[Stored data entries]
○ ○ ○ ○ ○ ○ ○
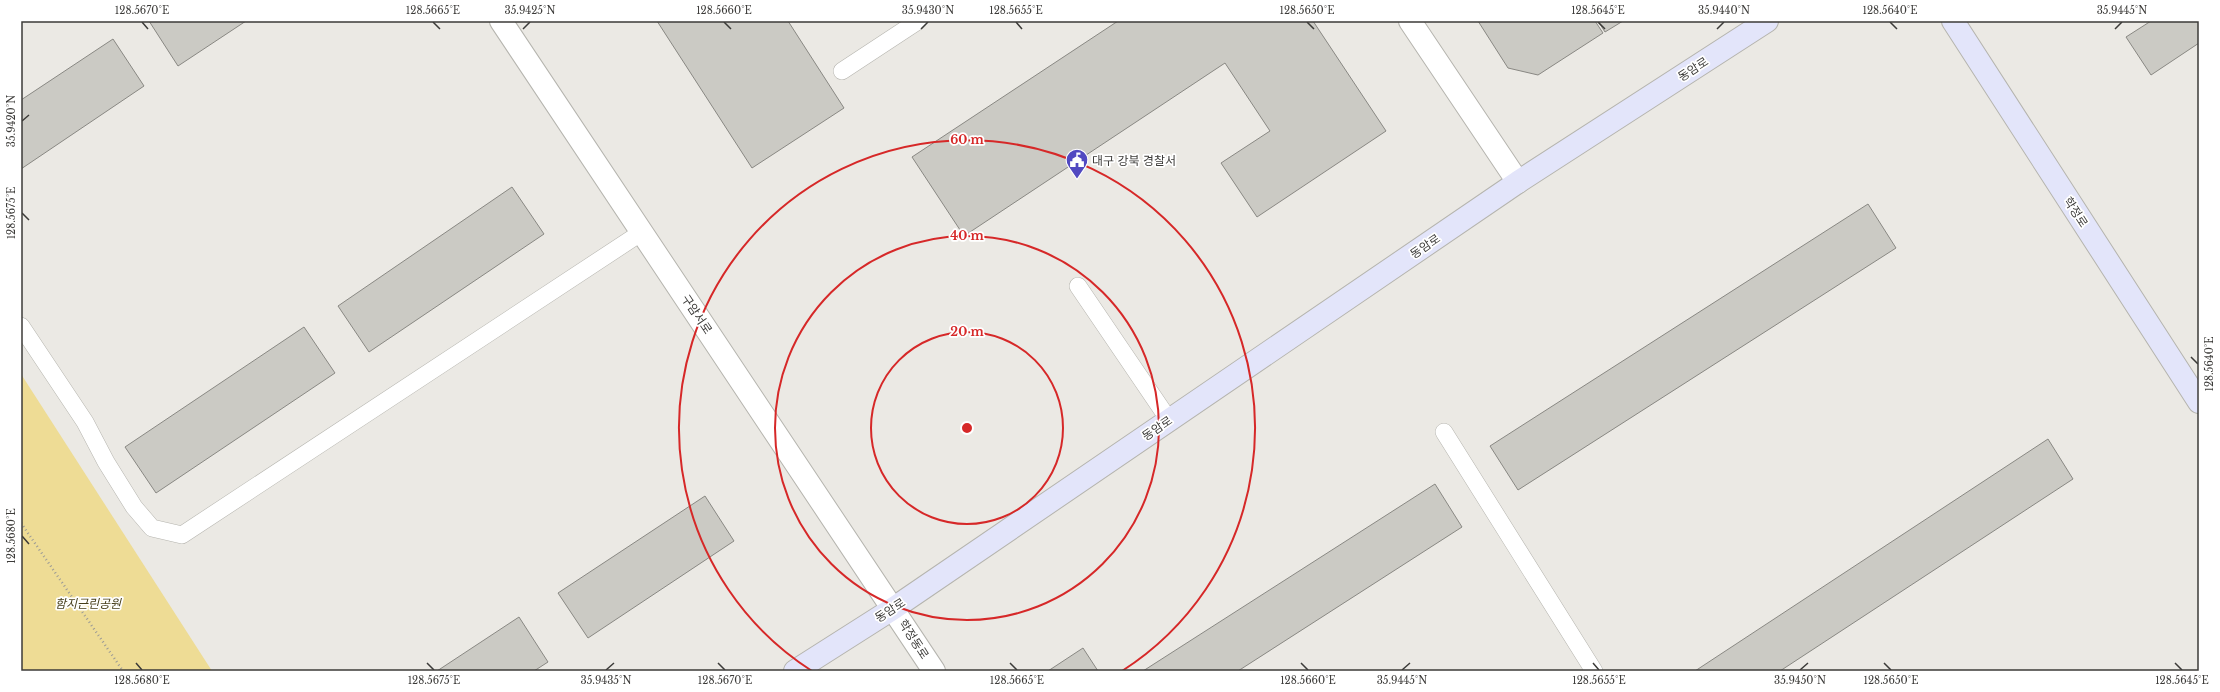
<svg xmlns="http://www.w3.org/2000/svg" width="2220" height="692" viewBox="0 0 2220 692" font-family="'Libre Baskerville','Noto Sans KR',serif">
	<rect width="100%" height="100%" fill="#ebe9e4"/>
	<!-- green -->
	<path fill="#eedc95" d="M 21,374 L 212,671 L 21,671 Z"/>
	<!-- building -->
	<path fill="#cbcac4" stroke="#898883" d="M 149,21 L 246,21 L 178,66 Z
		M 657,21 L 788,21 L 844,108 L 752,168 Z
		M 1118,21 L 1313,21 L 1386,131 L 1257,217 L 1221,163 L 1270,131 L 1225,63 L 964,236 L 912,157 Z
		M 1478,21 L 1595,21 L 1603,33 L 1538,75 L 1508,68 Z
		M 1598,21 L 1623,21 L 1605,32 Z
		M 2151,21 L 2199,21 L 2199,43 L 2151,75 L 2126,37 Z
		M 113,39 L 144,86 L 21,169 L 21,100 Z
		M 512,187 L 544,234 L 369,352 L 338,306 Z
		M 1868,204 L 1896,248 L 1518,490 L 1490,446 Z
		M 304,327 L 335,373 L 156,493 L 125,447 Z
		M 2048,439 L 2073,479 L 1780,671 L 1695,671 Z
		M 1435,484 L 1462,527 L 1238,671 L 1143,671 Z
		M 705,496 L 734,541 L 588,638 L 558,593 Z
		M 519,617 L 548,662 L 534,671 L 437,671 Z
		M 1083,648 L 1098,671 L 1048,671 Z"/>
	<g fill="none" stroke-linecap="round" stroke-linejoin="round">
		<!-- service casing -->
		<g stroke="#b5b4ae" stroke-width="18">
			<path id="service" d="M 842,71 L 918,21
				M 1078,286 L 1169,420
				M 21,326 L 85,422 L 106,462 L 134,507 L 152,528 L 182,535 L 642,232
				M 1444,432 L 1594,671"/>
		</g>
		<!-- minor casing -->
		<g stroke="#b5b4ae" stroke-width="24">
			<path id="minor" d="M 501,21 L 934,671
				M 1410,21 L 1518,182"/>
		</g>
		<!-- secondary casing -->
		<g stroke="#b5b4ae" stroke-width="24">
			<path id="secondary" d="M 1953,21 L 2199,402
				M 795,671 L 894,608 L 1518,182 L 1767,21"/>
		</g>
		<!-- path -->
		<path stroke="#9b9a96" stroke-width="2.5" stroke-dasharray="1 3" stroke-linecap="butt" d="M 21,523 L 123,671"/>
		<!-- service -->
		<use href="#service" stroke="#fff" stroke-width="17"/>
		<!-- minor -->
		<use href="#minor" stroke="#fff" stroke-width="22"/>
		<!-- secondary -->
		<use href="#secondary" stroke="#e3e5fa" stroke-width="22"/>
	</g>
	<!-- ticks -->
	<path fill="none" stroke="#3c3b39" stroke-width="1.5" d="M 142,22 L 148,29M 433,22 L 440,29M 724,22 L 731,29M 1016,22 L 1022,29M 1307,22 L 1314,29M 1598,22 L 1605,29M 1890,22 L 1897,29M 523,29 L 530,22M 921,29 L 928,22M 1717,29 L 1724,22M 2115,29 L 2122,22M 22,121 L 29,115M 22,213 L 29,220M 2191,357 L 2198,364M 22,536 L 29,544M 136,663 L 142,670M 427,663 L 434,670M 718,663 L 725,670M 1010,663 L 1017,670M 1301,663 L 1308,670M 1593,663 L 1599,670M 1884,663 L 1891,670M 2175,663 L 2182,670M 606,670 L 614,663M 1402,670 L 1410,663M 1800,670 L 1808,663"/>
	<!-- distance rings -->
	<g fill="none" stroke="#d62828" stroke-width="2">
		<circle cx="967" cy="428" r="96"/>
		<circle cx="967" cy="428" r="192"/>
		<path d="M812 671A288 288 0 1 1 1122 671"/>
	</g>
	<!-- icons -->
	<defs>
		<g id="civic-pin" transform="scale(1.15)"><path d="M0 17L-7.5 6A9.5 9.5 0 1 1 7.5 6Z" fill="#5149c1" stroke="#fff"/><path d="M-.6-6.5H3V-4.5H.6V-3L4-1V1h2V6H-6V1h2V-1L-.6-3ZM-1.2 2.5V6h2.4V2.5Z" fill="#fff"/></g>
	</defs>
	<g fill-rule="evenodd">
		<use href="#civic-pin" x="1077" y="160"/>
	</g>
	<g text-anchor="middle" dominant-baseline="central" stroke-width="3.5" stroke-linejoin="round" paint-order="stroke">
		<!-- street labels -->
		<g font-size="12" fill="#3c3b39" stroke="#fff">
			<text transform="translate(1693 69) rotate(-33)">동암로</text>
			<text transform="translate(2076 212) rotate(57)">학정로</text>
			<text transform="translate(1425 246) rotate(-34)">동암로</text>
			<text transform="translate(697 314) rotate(56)">구암서로</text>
			<text transform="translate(1157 428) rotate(-34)">동암로</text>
			<text transform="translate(890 610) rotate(-33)">동암로</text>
			<text transform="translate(914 639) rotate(57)">학정동로</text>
		</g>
		<!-- poi labels -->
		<g font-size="12" fill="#3c3b39" stroke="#fff" text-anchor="start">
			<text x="1092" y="160">대구 강북 경찰서</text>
		</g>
		<!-- park labels -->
		<g font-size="12" font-style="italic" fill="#453d18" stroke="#fff">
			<text x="88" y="603">함지근린공원</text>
		</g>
	</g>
	<circle cx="967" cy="428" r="6" fill="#d62828" stroke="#fff" stroke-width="2"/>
	<g font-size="12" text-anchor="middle" font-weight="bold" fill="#d62828" stroke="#fff" stroke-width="3.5" stroke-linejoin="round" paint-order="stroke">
		<text x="967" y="144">60 m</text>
		<text x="967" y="240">40 m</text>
		<text x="967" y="336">20 m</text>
	</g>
	<!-- border -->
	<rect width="2220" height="692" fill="none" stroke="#ffffff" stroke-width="44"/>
	<rect x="22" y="22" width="2176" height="648" fill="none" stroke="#3c3b39" stroke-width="1.5"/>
	<g font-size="10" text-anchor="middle" fill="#3c3b39">
		<text x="142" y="14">128.5670°E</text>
		<text x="433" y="14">128.5665°E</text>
		<text x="530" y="14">35.9425°N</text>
		<text x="724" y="14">128.5660°E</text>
		<text x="928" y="14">35.9430°N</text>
		<text x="1016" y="14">128.5655°E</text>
		<text x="1307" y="14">128.5650°E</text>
		<text x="1598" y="14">128.5645°E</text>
		<text x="1724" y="14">35.9440°N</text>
		<text x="1890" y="14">128.5640°E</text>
		<text x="2122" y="14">35.9445°N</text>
		<text transform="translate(11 121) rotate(-90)" y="4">35.9420°N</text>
		<text transform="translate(11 213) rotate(-90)" y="4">128.5675°E</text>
		<text transform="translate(2209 364) rotate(-90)" y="4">128.5640°E</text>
		<text transform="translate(11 536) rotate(-90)" y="4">128.5680°E</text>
		<text x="142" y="684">128.5680°E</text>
		<text x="434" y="684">128.5675°E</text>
		<text x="606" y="684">35.9435°N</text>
		<text x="725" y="684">128.5670°E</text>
		<text x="1017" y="684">128.5665°E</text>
		<text x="1308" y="684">128.5660°E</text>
		<text x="1402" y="684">35.9445°N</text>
		<text x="1599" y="684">128.5655°E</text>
		<text x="1800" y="684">35.9450°N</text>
		<text x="1891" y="684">128.5650°E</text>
		<text x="2182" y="684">128.5645°E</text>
	</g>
</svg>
○ ○ ○ ○ ○ ○ ○
== PROBLEM ==
All of the data above must be printed exactly, minus its pictures.

== EXERCISE RESULT ==
<svg xmlns="http://www.w3.org/2000/svg" width="2220" height="692" viewBox="0 0 2220 692" font-family="'Libre Baskerville','Noto Sans KR',serif">
	<rect width="100%" height="100%" fill="#ebe9e4"/>
	<!-- green -->
	<path fill="#eedc95" d="M 21,374 L 212,671 L 21,671 Z"/>
	<!-- building -->
	<path fill="#cbcac4" stroke="#898883" d="M 149,21 L 246,21 L 178,66 Z
		M 657,21 L 788,21 L 844,108 L 752,168 Z
		M 1118,21 L 1313,21 L 1386,131 L 1257,217 L 1221,163 L 1270,131 L 1225,63 L 964,236 L 912,157 Z
		M 1478,21 L 1595,21 L 1603,33 L 1538,75 L 1508,68 Z
		M 1598,21 L 1623,21 L 1605,32 Z
		M 2151,21 L 2199,21 L 2199,43 L 2151,75 L 2126,37 Z
		M 113,39 L 144,86 L 21,169 L 21,100 Z
		M 512,187 L 544,234 L 369,352 L 338,306 Z
		M 1868,204 L 1896,248 L 1518,490 L 1490,446 Z
		M 304,327 L 335,373 L 156,493 L 125,447 Z
		M 2048,439 L 2073,479 L 1780,671 L 1695,671 Z
		M 1435,484 L 1462,527 L 1238,671 L 1143,671 Z
		M 705,496 L 734,541 L 588,638 L 558,593 Z
		M 519,617 L 548,662 L 534,671 L 437,671 Z
		M 1083,648 L 1098,671 L 1048,671 Z"/>
	<g fill="none" stroke-linecap="round" stroke-linejoin="round">
		<!-- service casing -->
		<g stroke="#b5b4ae" stroke-width="18">
			<path id="service" d="M 842,71 L 918,21
				M 1078,286 L 1169,420
				M 21,326 L 85,422 L 106,462 L 134,507 L 152,528 L 182,535 L 642,232
				M 1444,432 L 1594,671"/>
		</g>
		<!-- minor casing -->
		<g stroke="#b5b4ae" stroke-width="24">
			<path id="minor" d="M 501,21 L 934,671
				M 1410,21 L 1518,182"/>
		</g>
		<!-- secondary casing -->
		<g stroke="#b5b4ae" stroke-width="24">
			<path id="secondary" d="M 1953,21 L 2199,402
				M 795,671 L 894,608 L 1518,182 L 1767,21"/>
		</g>
		<!-- path -->
		<path stroke="#9b9a96" stroke-width="2.5" stroke-dasharray="1 3" stroke-linecap="butt" d="M 21,523 L 123,671"/>
		<!-- service -->
		<use href="#service" stroke="#fff" stroke-width="17"/>
		<!-- minor -->
		<use href="#minor" stroke="#fff" stroke-width="22"/>
		<!-- secondary -->
		<use href="#secondary" stroke="#e3e5fa" stroke-width="22"/>
	</g>
	<!-- ticks -->
	<path fill="none" stroke="#3c3b39" stroke-width="1.5" d="M 142,22 L 148,29M 433,22 L 440,29M 724,22 L 731,29M 1016,22 L 1022,29M 1307,22 L 1314,29M 1598,22 L 1605,29M 1890,22 L 1897,29M 523,29 L 530,22M 921,29 L 928,22M 1717,29 L 1724,22M 2115,29 L 2122,22M 22,121 L 29,115M 22,213 L 29,220M 2191,357 L 2198,364M 22,536 L 29,544M 136,663 L 142,670M 427,663 L 434,670M 718,663 L 725,670M 1010,663 L 1017,670M 1301,663 L 1308,670M 1593,663 L 1599,670M 1884,663 L 1891,670M 2175,663 L 2182,670M 606,670 L 614,663M 1402,670 L 1410,663M 1800,670 L 1808,663"/>
	<!-- distance rings -->
	<g fill="none" stroke="#d62828" stroke-width="2">
		<circle cx="967" cy="428" r="96"/>
		<circle cx="967" cy="428" r="192"/>
		<path d="M812 671A288 288 0 1 1 1122 671"/>
	</g>
	<!-- icons -->
	<defs>
		<g id="civic-pin" transform="scale(1.15)"><path d="M0 17L-7.5 6A9.5 9.5 0 1 1 7.5 6Z" fill="#5149c1" stroke="#fff"/><path d="M-.6-6.5H3V-4.5H.6V-3L4-1V1h2V6H-6V1h2V-1L-.6-3ZM-1.2 2.5V6h2.4V2.5Z" fill="#fff"/></g>
	</defs>
	<g fill-rule="evenodd">
		<use href="#civic-pin" x="1077" y="160"/>
	</g>
	<g text-anchor="middle" dominant-baseline="central" stroke-width="3.5" stroke-linejoin="round" paint-order="stroke">
		<!-- street labels -->
		<g font-size="12" fill="#3c3b39" stroke="#fff">
			<text transform="translate(1693 69) rotate(-33)">동암로</text>
			<text transform="translate(2076 212) rotate(57)">학정로</text>
			<text transform="translate(1425 246) rotate(-34)">동암로</text>
			<text transform="translate(697 314) rotate(56)">구암서로</text>
			<text transform="translate(1157 428) rotate(-34)">동암로</text>
			<text transform="translate(890 610) rotate(-33)">동암로</text>
			<text transform="translate(914 639) rotate(57)">학정동로</text>
		</g>
		<!-- poi labels -->
		<g font-size="12" fill="#3c3b39" stroke="#fff" text-anchor="start">
			<text x="1092" y="160">대구 강북 경찰서</text>
		</g>
		<!-- park labels -->
		<g font-size="12" font-style="italic" fill="#453d18" stroke="#fff">
			<text x="88" y="603">함지근린공원</text>
		</g>
	</g>
	<circle cx="967" cy="428" r="6" fill="#d62828" stroke="#fff" stroke-width="2"/>
	<g font-size="12" text-anchor="middle" font-weight="bold" fill="#d62828" stroke="#fff" stroke-width="3.5" stroke-linejoin="round" paint-order="stroke">
		<text x="967" y="144">60 m</text>
		<text x="967" y="240">40 m</text>
		<text x="967" y="336">20 m</text>
	</g>
	<!-- border -->
	<rect width="2220" height="692" fill="none" stroke="#ffffff" stroke-width="44"/>
	<rect x="22" y="22" width="2176" height="648" fill="none" stroke="#3c3b39" stroke-width="1.5"/>
	<g font-size="10" text-anchor="middle" fill="#3c3b39">
		<text x="142" y="14">128.5670°E</text>
		<text x="433" y="14">128.5665°E</text>
		<text x="530" y="14">35.9425°N</text>
		<text x="724" y="14">128.5660°E</text>
		<text x="928" y="14">35.9430°N</text>
		<text x="1016" y="14">128.5655°E</text>
		<text x="1307" y="14">128.5650°E</text>
		<text x="1598" y="14">128.5645°E</text>
		<text x="1724" y="14">35.9440°N</text>
		<text x="1890" y="14">128.5640°E</text>
		<text x="2122" y="14">35.9445°N</text>
		<text transform="translate(11 121) rotate(-90)" y="4">35.9420°N</text>
		<text transform="translate(11 213) rotate(-90)" y="4">128.5675°E</text>
		<text transform="translate(2209 364) rotate(-90)" y="4">128.5640°E</text>
		<text transform="translate(11 536) rotate(-90)" y="4">128.5680°E</text>
		<text x="142" y="684">128.5680°E</text>
		<text x="434" y="684">128.5675°E</text>
		<text x="606" y="684">35.9435°N</text>
		<text x="725" y="684">128.5670°E</text>
		<text x="1017" y="684">128.5665°E</text>
		<text x="1308" y="684">128.5660°E</text>
		<text x="1402" y="684">35.9445°N</text>
		<text x="1599" y="684">128.5655°E</text>
		<text x="1800" y="684">35.9450°N</text>
		<text x="1891" y="684">128.5650°E</text>
		<text x="2182" y="684">128.5645°E</text>
	</g>
</svg>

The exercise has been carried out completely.